Here's the query I'm running:
INSERT INTO TABLE dev.aggregates
PARTITION (p_date='2024-03-03')
BY NAME
SELECT '13x1' AS dimensions
FROM dev.other_aggregates
LIMIT 3
Interestingly, if I modify the query to get rid of the FROM portion, it executes successfully:
INSERT INTO TABLE dev.aggregates
PARTITION (p_date='2024-03-03')
BY NAME
SELECT '13x1' AS dimensions
Here's my target insert table definition from show create table dev.aggregates:
CREATE EXTERNAL TABLE `dev.aggregates`(
`dimensions` string COMMENT '')
PARTITIONED BY (
`p_date` varchar(11) COMMENT '')
ROW FORMAT SERDE
'org.apache.hadoop.hive.ql.io.parquet.serde.ParquetHiveSerDe'
STORED AS INPUTFORMAT
'org.apache.hadoop.hive.ql.io.parquet.MapredParquetInputFormat'
OUTPUTFORMAT
'org.apache.hadoop.hive.ql.io.parquet.MapredParquetOutputFormat'
LOCATION
's3://airflow-dev/tables/aggregates/parquet'
TBLPROPERTIES (
" 'parquet.compression'='SNAPPY', "
" 'projection.enabled'='true', "
" 'projection.p_date.format'='yyyy-MM-dd', "
" 'projection.p_date.interval'='1', "
" 'projection.p_date.interval.unit'='DAYS', "
" 'projection.p_date.range'='2023-12-01,NOW', "
" 'projection.p_date.type'='date', "
'storage.location.template'='s3://airflow-dev/tables/aggregates/parquet/p_date=${p_date}')

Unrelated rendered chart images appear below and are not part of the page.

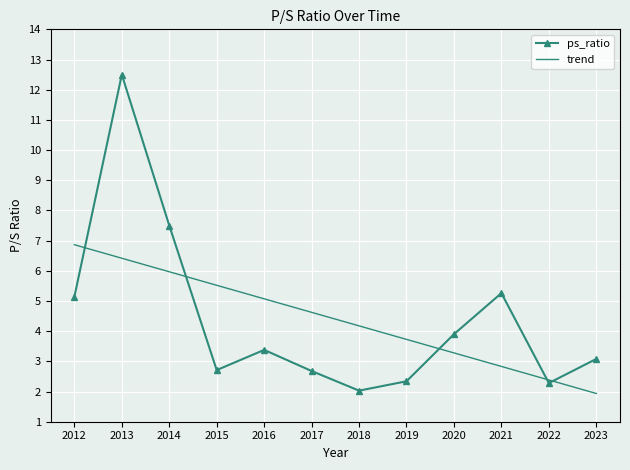

At which label does trend first exceed 4?

2012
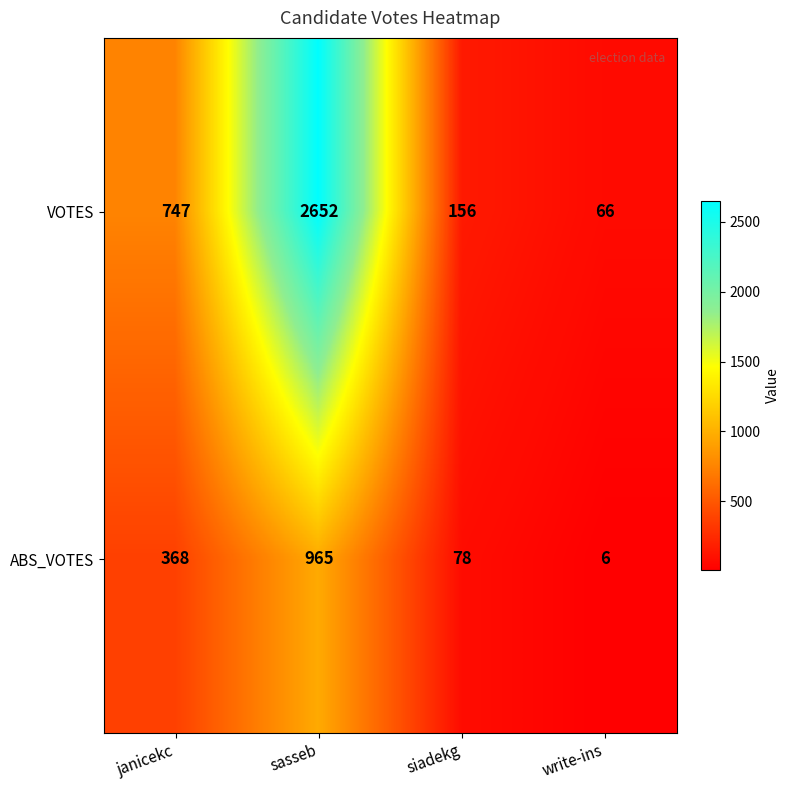

Reading right to left, extract all data points from this chart.

VOTES: 66	156	2652	747
ABS_VOTES: 6	78	965	368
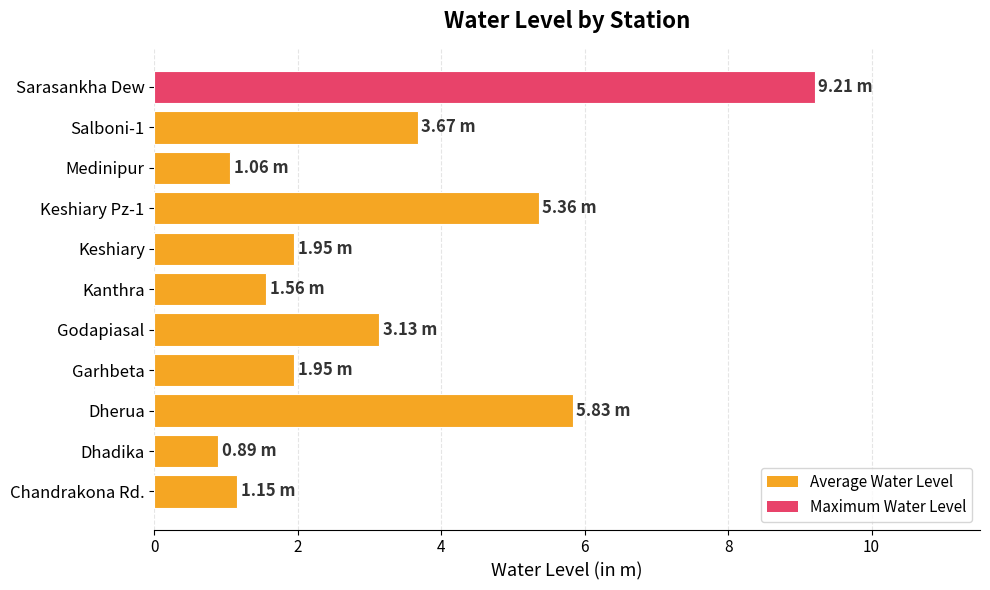

How many values exceed 1?

10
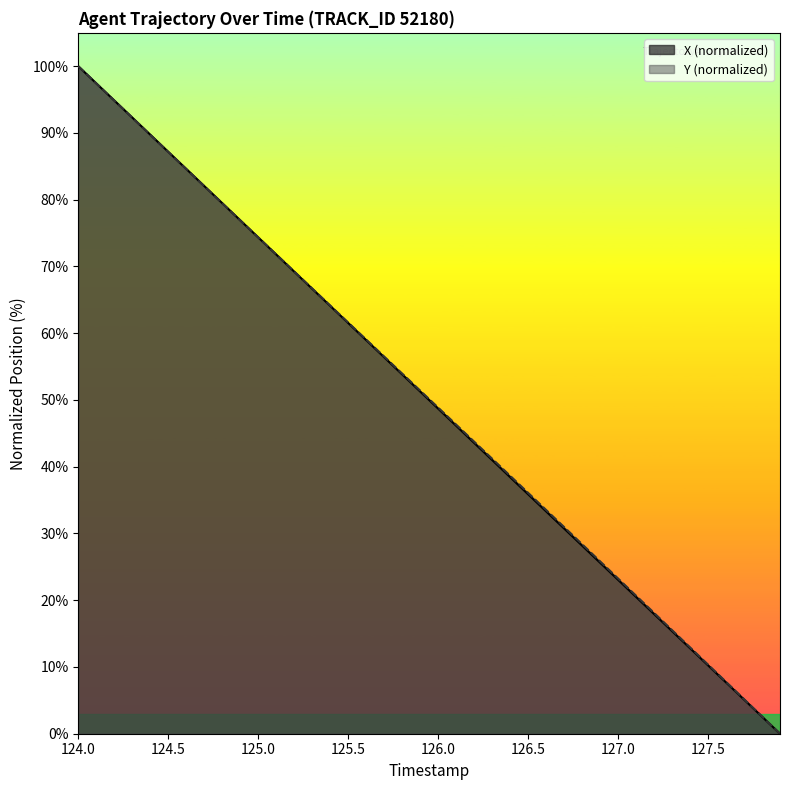

At which category is the sum across all series the highest?

124.0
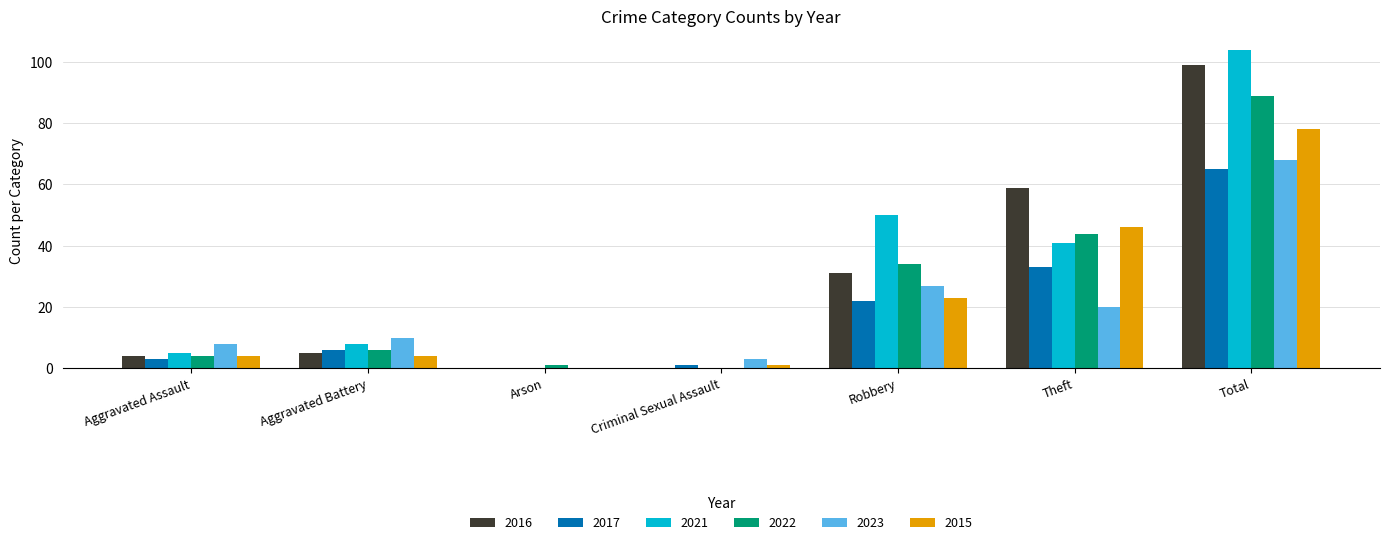

How many distinct data groups are displayed?

6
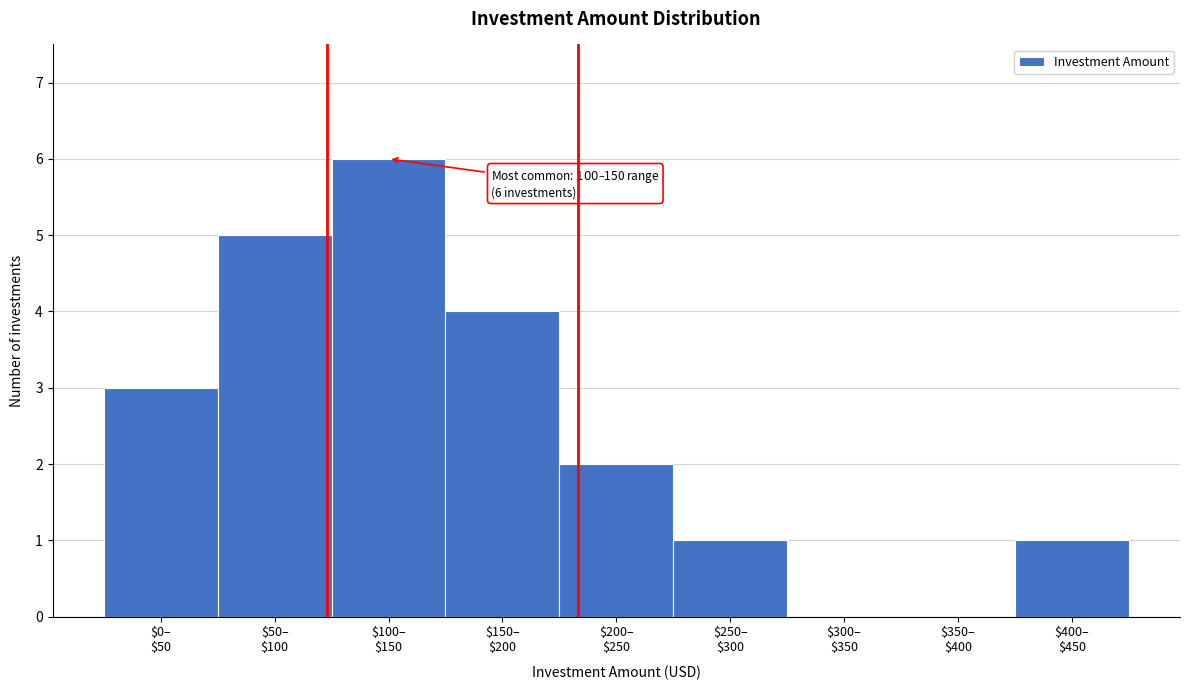

What is the maximum value shown in the chart?

6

Here's a bit more of the stacktrace:
File "/tmp/spark-9ef48e87-4e57-4225-a373-6579254c3f89/spark_job_runner.py", line 66, in <module>
run_spark_commands(spark, sql_commands)
File "/tmp/spark-9ef48e87-4e57-4225-a373-6579254c3f89/spark_job_runner.py", line 41, in run_spark_commands
spark_runner.sql(command_string)
File "/usr/lib/spark/python/lib/pyspark.zip/pyspark/sql/session.py", line 1631, in sql
File "/usr/lib/spark/python/lib/py4j-0.10.9.7-src.zip/py4j/java_gateway.py", line 1322, in __call__
File "/usr/lib/spark/python/lib/pyspark.zip/pyspark/errors/exceptions/captured.py", line 179, in deco
File "/usr/lib/spark/python/lib/py4j-0.10.9.7-src.zip/py4j/protocol.py", line 326, in get_return_value
py4j.protocol.Py4JJavaError: An error occurred while calling o101.sql.

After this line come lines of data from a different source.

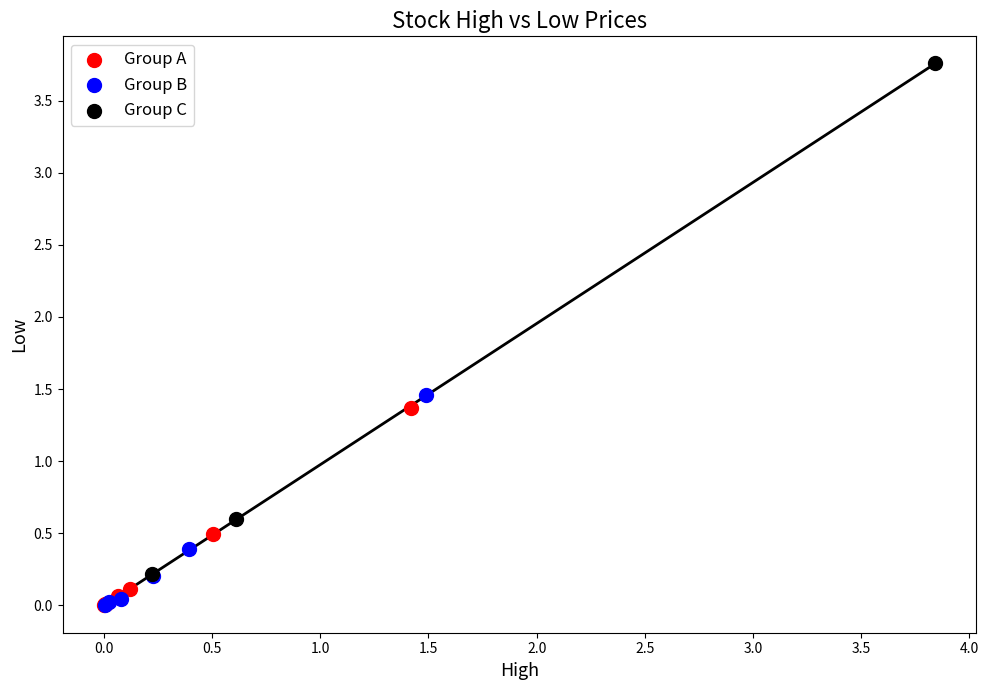

Which series reaches the maximum Y coordinate?

Group C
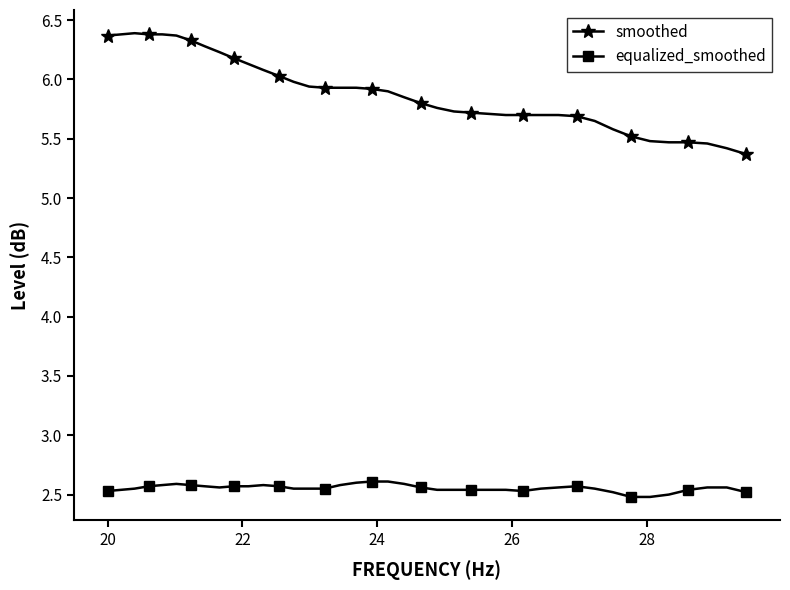

Which series has the widest spread of values?

smoothed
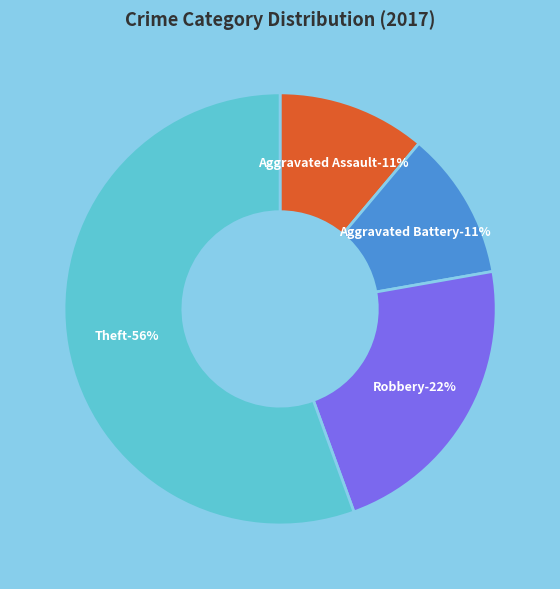

To the nearest percent, what is the combined percentage of Aggravated Battery and Robbery?

33%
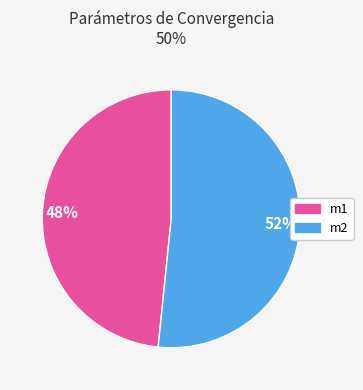

Is there any slice that represents more than half of the pie?

Yes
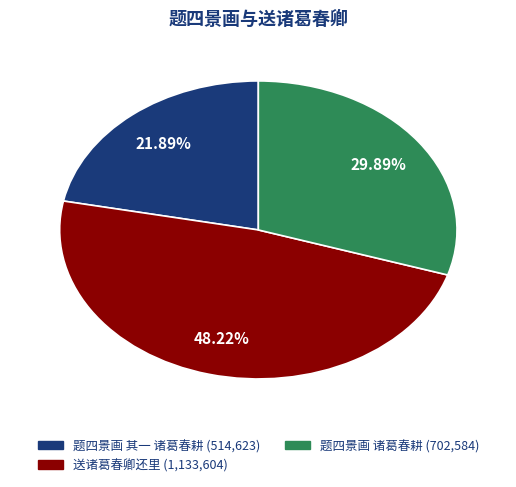

How many slices are in this pie chart?

3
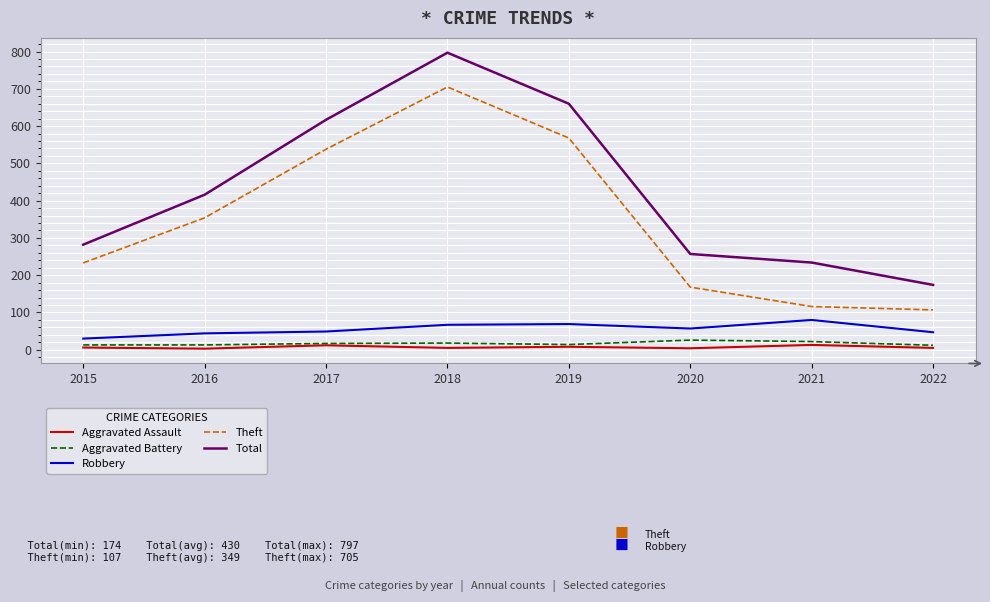

Where is the first local maximum for Theft?

2018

: java.lang.IndexOutOfBoundsException: Index 1 out of bounds for length 1
at java.base/jdk.internal.util.Preconditions.outOfBounds(Preconditions.java:64)
at java.base/jdk.internal.util.Preconditions.outOfBoundsCheckIndex(Preconditions.java:70)
at java.base/jdk.internal.util.Preconditions.checkIndex(Preconditions.java:266)
at java.base/java.util.Objects.checkIndex(Objects.java:361)
at java.base/java.util.ArrayList.get(ArrayList.java:427)
at org.apache.hadoop.hive.ql.metadata.Table.createSpec(Table.java:881)
at org.apache.hadoop.hive.ql.metadata.Table.createSpec(Table.java:873)
at org.apache.hadoop.hive.ql.metadata.Partition.getSpec(Partition.java:416)
at org.apache.spark.sql.hive.client.HiveClientImpl$.fromHivePartition(HiveClientImpl.scala:1245)
at org.apache.spark.sql.hive.client.HiveClientImpl.$anonfun$getPartitions$4(HiveClientImpl.scala:832)
at scala.collection.TraversableLike.$anonfun$map$1(TraversableLike.scala:286)
at scala.collection.Iterator.foreach(Iterator.scala:943)
...
Thanks in advance for any clues you might offer.